## Supplied records:
_ _ _

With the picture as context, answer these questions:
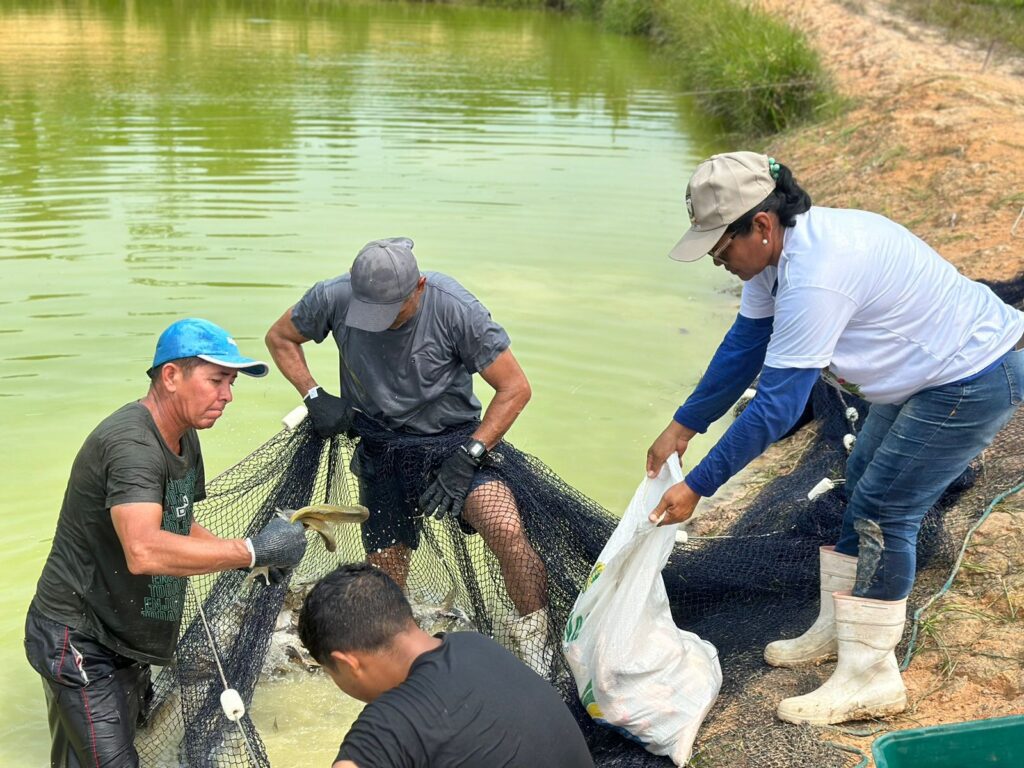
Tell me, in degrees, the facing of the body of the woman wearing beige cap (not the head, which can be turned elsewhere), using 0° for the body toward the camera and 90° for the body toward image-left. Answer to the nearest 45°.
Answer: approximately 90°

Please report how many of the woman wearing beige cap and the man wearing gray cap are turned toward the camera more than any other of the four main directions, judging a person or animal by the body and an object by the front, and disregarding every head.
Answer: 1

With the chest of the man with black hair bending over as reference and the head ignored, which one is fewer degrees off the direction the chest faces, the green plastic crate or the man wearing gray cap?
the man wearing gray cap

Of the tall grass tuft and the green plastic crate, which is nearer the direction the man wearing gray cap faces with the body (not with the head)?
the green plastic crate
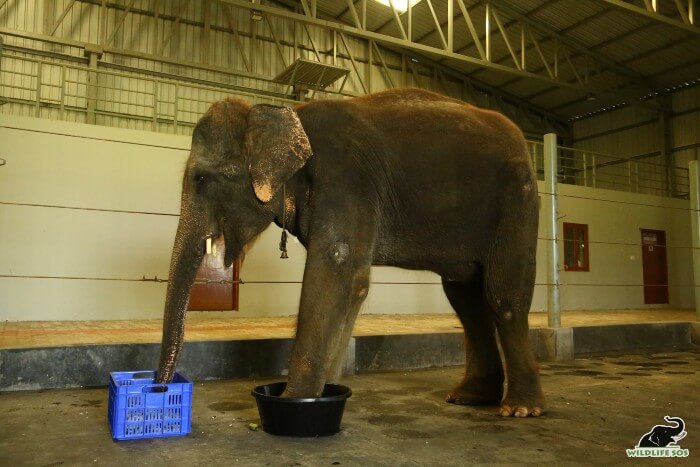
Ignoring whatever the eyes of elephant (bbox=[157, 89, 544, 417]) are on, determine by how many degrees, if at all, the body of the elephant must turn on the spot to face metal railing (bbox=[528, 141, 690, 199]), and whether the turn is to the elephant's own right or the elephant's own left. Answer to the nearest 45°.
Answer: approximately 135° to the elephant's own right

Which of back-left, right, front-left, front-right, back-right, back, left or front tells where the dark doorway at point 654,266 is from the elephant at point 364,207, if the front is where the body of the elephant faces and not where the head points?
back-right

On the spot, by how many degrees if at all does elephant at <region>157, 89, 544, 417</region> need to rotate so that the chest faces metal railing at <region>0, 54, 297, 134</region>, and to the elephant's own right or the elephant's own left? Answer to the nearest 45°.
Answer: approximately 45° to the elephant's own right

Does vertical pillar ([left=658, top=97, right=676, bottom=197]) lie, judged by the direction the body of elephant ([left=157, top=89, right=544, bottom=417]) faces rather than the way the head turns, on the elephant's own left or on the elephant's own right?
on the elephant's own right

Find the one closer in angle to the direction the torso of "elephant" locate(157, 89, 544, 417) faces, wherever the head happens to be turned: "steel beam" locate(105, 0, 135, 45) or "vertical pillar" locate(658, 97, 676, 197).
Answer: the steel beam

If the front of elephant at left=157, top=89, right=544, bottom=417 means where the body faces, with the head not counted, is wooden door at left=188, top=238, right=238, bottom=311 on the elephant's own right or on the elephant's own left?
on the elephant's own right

_ _ _

Return the full listing above word for word, leaving out the pictures.

With the picture as context, answer these questions:
Tell me, in degrees, the facing of the body of the woman wearing beige cap (not the head, which can be turned elsewhere), using 0° for the body toward the camera and 90° for the body toward image-left. Answer to the nearest 45°.
Answer: approximately 90°

Please report how many of the woman wearing beige cap and the man wearing gray cap are turned toward the camera more than any other of the four main directions, judging a person or animal by the body and an object by the front, and disregarding every head.
Answer: 1

With the chest of the man with black hair bending over as reference and the head ignored, which one is fewer degrees off the direction the chest faces, the green plastic crate or the man wearing gray cap?
the man wearing gray cap

Of the tall grass tuft and the green plastic crate, which is nearer the direction the man wearing gray cap faces with the body (not with the head)?
the green plastic crate
Ignoring whatever the eyes of elephant (bbox=[157, 89, 544, 417]) are on, determine by how many degrees, if at all, the body of the elephant must turn on the spot to face metal railing (bbox=[528, 141, 690, 199]), and whether the turn is to the elephant's own right or the elephant's own left. Answer to the nearest 45°.
Answer: approximately 135° to the elephant's own right

Which of back-left, right, front-left, front-right, back-right, back, left or front tells where the dark doorway at point 654,266 is from the elephant at point 364,207, if the front is where the body of the elephant faces and not where the head points?
back-right

On the spot, by how many degrees if at all does elephant at <region>157, 89, 544, 417</region> need to rotate so that the chest faces metal railing at <region>0, 54, 297, 134</region>, and to the elephant's own right or the elephant's own left? Answer to the nearest 45°.
Answer: approximately 45° to the elephant's own right

Does vertical pillar ([left=658, top=97, right=676, bottom=197]) lie, judged by the direction the body of elephant ([left=157, top=89, right=544, bottom=417]) faces rather than the way the head turns, on the elephant's own left or on the elephant's own right?
on the elephant's own right

Find the one closer in angle to the direction the torso of "elephant" locate(157, 89, 544, 417) faces, wherever the head happens to be turned: "steel beam" locate(105, 0, 135, 45) or "vertical pillar" locate(658, 97, 676, 197).
Answer: the steel beam

If the front of elephant at left=157, top=89, right=544, bottom=417 means where the body faces, with the head not counted, is wooden door at left=188, top=238, right=238, bottom=311 on the elephant's own right or on the elephant's own left?
on the elephant's own right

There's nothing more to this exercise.